Showing posts with label mietronics. Show all posts
Showing posts with label mietronics. Show all posts

Wednesday, May 15, 2024

Observing strongly-coupled Mie polaritons using water droplets

Mie theory, the analytical solution for electromagnetic wave scattering off a spherical particle, provides a powerful approach for understanding scattering spectra in terms of different multipole resonances. While the assumption of spherical symmetry is often merely an approximation, Mie theory can nevertheless give useful insights in more realistic settings such as resonances of cylindrical high refractive index nanopillars.

One setting where spherical scatterers arise quite naturally is in liquids with high surface tension, which promotes the formation of spherical droplets. Remarkably, for the case of water droplets with radii of a few microns, the Mie resonances coincide with the infrared stretching and bending vibrational resonances of the H2O molecule! This leads to strong coupling between electromagnetic and vibrational degrees of freedom leading to the formation of polaritons, as reported in recent work published in Physical Review Letters: Self-Hybridized Vibrational-Mie Polaritons in Water Droplets.

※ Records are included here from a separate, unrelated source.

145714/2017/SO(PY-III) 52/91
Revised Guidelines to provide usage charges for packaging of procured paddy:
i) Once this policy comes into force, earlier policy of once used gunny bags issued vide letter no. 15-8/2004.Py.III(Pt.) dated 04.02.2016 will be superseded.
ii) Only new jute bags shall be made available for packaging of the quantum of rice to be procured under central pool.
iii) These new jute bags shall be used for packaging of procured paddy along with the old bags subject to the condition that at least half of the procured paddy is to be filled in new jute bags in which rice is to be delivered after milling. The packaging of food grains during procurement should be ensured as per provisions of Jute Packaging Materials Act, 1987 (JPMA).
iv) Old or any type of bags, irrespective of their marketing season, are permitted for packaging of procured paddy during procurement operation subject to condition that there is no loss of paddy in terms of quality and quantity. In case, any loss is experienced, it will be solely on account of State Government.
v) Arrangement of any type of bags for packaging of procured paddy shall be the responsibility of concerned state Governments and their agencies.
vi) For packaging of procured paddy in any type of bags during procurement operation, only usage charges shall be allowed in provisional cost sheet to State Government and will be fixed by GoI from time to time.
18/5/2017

Observing the key signature of strong coupling - Rabi splitting between upper and lower polariton resonances (corresponding to electromagnetic and vibrational oscillations being in or out of phase) - using water droplets is complicated by the non-uniform droplet sizes. Thus, the measured scattering spectrum involved not just a few resonances at specific frequencies, but a distribution of different resonance frequencies dependent on the particles' sizes.

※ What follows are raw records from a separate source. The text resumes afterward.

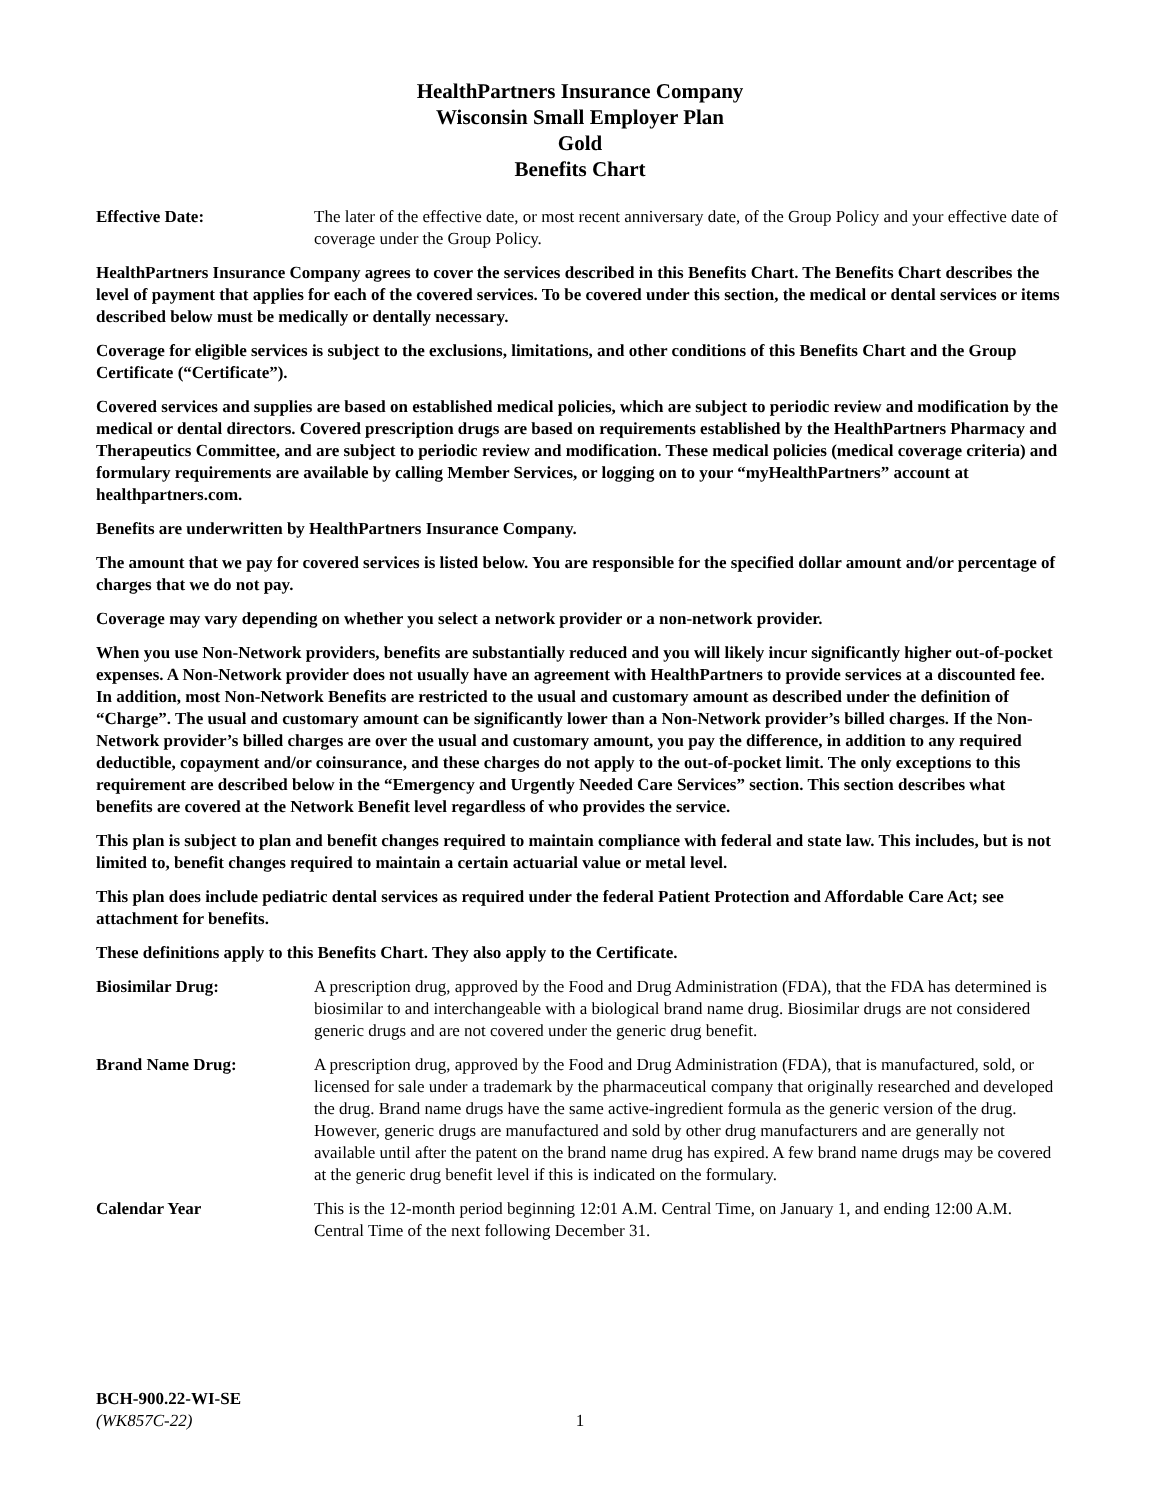HealthPartners Insurance Company
Wisconsin Small Employer Plan
Gold
Benefits Chart
Effective Date: The later of the effective date, or most recent anniversary date, of the Group Policy and your effective date of coverage under the Group Policy.
HealthPartners Insurance Company agrees to cover the services described in this Benefits Chart. The Benefits Chart describes the level of payment that applies for each of the covered services. To be covered under this section, the medical or dental services or items described below must be medically or dentally necessary.
Coverage for eligible services is subject to the exclusions, limitations, and other conditions of this Benefits Chart and the Group Certificate (“Certificate”).
Covered services and supplies are based on established medical policies, which are subject to periodic review and modification by the medical or dental directors. Covered prescription drugs are based on requirements established by the HealthPartners Pharmacy and Therapeutics Committee, and are subject to periodic review and modification. These medical policies (medical coverage criteria) and formulary requirements are available by calling Member Services, or logging on to your “myHealthPartners” account at healthpartners.com.
Benefits are underwritten by HealthPartners Insurance Company.
The amount that we pay for covered services is listed below. You are responsible for the specified dollar amount and/or percentage of charges that we do not pay.
Coverage may vary depending on whether you select a network provider or a non-network provider.
When you use Non-Network providers, benefits are substantially reduced and you will likely incur significantly higher out-of-pocket expenses. A Non-Network provider does not usually have an agreement with HealthPartners to provide services at a discounted fee. In addition, most Non-Network Benefits are restricted to the usual and customary amount as described under the definition of “Charge”. The usual and customary amount can be significantly lower than a Non-Network provider’s billed charges. If the Non-Network provider’s billed charges are over the usual and customary amount, you pay the difference, in addition to any required deductible, copayment and/or coinsurance, and these charges do not apply to the out-of-pocket limit. The only exceptions to this requirement are described below in the “Emergency and Urgently Needed Care Services” section. This section describes what benefits are covered at the Network Benefit level regardless of who provides the service.
This plan is subject to plan and benefit changes required to maintain compliance with federal and state law. This includes, but is not limited to, benefit changes required to maintain a certain actuarial value or metal level.
This plan does include pediatric dental services as required under the federal Patient Protection and Affordable Care Act; see attachment for benefits.
These definitions apply to this Benefits Chart. They also apply to the Certificate.
Biosimilar Drug: A prescription drug, approved by the Food and Drug Administration (FDA), that the FDA has determined is biosimilar to and interchangeable with a biological brand name drug. Biosimilar drugs are not considered generic drugs and are not covered under the generic drug benefit.
Brand Name Drug: A prescription drug, approved by the Food and Drug Administration (FDA), that is manufactured, sold, or licensed for sale under a trademark by the pharmaceutical company that originally researched and developed the drug. Brand name drugs have the same active-ingredient formula as the generic version of the drug. However, generic drugs are manufactured and sold by other drug manufacturers and are generally not available until after the patent on the brand name drug has expired. A few brand name drugs may be covered at the generic drug benefit level if this is indicated on the formulary.
Calendar Year This is the 12-month period beginning 12:01 A.M. Central Time, on January 1, and ending 12:00 A.M. Central Time of the next following December 31.
BCH-900.22-WI-SE
(WK857C-22)
1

To overcome this, the authors of the study also measured the scattering spectra of droplets of heavy water, where the vibrational modes become red-shifted due to the increased mass of the deuterium atoms. The authors observed that the absorption peaks associated with the strong coupling between vibrational and electromagnetic resonances are also red-shifted.

In addition to applications to the spectra of water droplets in the atmosphere, it will be interesting to explore similar strong coupling phenomena in other high surface tension liquids and applications to polariton chemistry, whereby strong coupling between electromagnetic and molecular degrees of freedom shows promise as a means of controlling rates of chemical reactions.

Thursday, February 1, 2024

A busy January

There's been a lot going on here...

Machine Learning & Physics

Unsupervised learning of quantum many-body scars using intrinsic dimension - Now available on arXiv! We applied manifold learning techniques to identify scar states in the PXP model The take-home message: manifold learning techniques are a powerful alternative to more popular deep learning methods, especially in physics problems where you might not have access to enough training data for deep learning to work well.

Identifying topology of leaky photonic lattices with machine learning - Just published in Nanophotonics! We apply various machine learning methods to distinguish different topological phases in a photonic lattice, assuming one only has access to intensity measurements. This can serve as an alternative to full state tomography or phase retrieval methods, but one needs to be careful when training the models on ideal / pristine systems and then applying them to disordered systems. The journal also published a press release on WeChat!

Quantum Computing

Computing electronic correlation energies using linear depth quantum circuits - Finally published in Quantum Science & Technology, after more than a year and a half working through the peer review system. We use perturbation theory to determine electronic correlation energies in small molecular systems (hydrogen, lithium hydride, etc.) using a large set of shallow circuits, giving an alternative to existing methods which require deeper circuits infeasible for current quantum processors. We also tested the algorithm on cloud quantum processors, observing the detrimental impacts of noise. It would be interesting to run this again now to see how much (or how little) the performance from the different cloud providers has improved!

Landscape approximation of low-energy solutions to binary optimization problems - Published in Physical Review A. We present a method to obtain approximate solutions to binary optimization problems using the localization landscape, a function which is able to place bounds on the regions of Anderson localized eigenstates in disordered media without solving the underlying eigenvalue problem. We lay out the conditions required for these bounds to hold, outline how a quadratic unconstrained binary optimization problem can be transformed to fit these conditions, and provide details on how the quantum state representing the landscape function can be produced and sampled using techniques developed for near-term quantum devices.
 
On a related note, I was interested to see this month a new arXiv preprint in which the localization landscape was used to engineer multifractal resonances in SiN membranes!

Photonic Flatband Resonances

Photonic Flatband Resonances in Multiple Light Scattering - Published in Physical Review Letters. We reveal that flatbands can emerge as collective resonances in fine-tuned arrays of Mie-resonant nanoparticles, leading to giant values of the Purcell factor for dipolar emitters. The article was also highlighted with a Synopsis in Physics Magazine!